(Data excerpts)
....................

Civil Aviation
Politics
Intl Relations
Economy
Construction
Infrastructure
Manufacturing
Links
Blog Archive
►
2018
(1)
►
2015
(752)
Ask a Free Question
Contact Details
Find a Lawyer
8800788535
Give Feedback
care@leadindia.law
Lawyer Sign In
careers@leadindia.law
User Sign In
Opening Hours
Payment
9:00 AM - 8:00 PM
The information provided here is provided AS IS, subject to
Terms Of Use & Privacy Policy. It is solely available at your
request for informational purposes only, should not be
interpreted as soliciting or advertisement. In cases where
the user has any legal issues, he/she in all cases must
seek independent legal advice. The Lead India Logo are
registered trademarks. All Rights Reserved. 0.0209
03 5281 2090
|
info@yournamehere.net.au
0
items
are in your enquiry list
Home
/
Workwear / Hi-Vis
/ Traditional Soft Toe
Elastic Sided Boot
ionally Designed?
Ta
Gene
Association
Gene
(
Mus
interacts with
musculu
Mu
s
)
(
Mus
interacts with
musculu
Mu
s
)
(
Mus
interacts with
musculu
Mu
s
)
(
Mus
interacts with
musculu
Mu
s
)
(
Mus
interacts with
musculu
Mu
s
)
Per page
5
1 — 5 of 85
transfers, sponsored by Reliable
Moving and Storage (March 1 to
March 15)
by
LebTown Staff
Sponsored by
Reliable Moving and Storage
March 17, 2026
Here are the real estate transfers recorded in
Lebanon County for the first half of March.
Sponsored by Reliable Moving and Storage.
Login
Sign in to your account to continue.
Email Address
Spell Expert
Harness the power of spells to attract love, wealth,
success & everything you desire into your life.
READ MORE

....................

What is needed is an exact repetition of the lines from the first line of the records through the line containing "request for informational", both ends included, and nothing more.

Civil Aviation
Politics
Intl Relations
Economy
Construction
Infrastructure
Manufacturing
Links
Blog Archive
►
2018
(1)
►
2015
(752)
Ask a Free Question
Contact Details
Find a Lawyer
8800788535
Give Feedback
care@leadindia.law
Lawyer Sign In
careers@leadindia.law
User Sign In
Opening Hours
Payment
9:00 AM - 8:00 PM
The information provided here is provided AS IS, subject to
Terms Of Use & Privacy Policy. It is solely available at your
request for informational purposes only, should not be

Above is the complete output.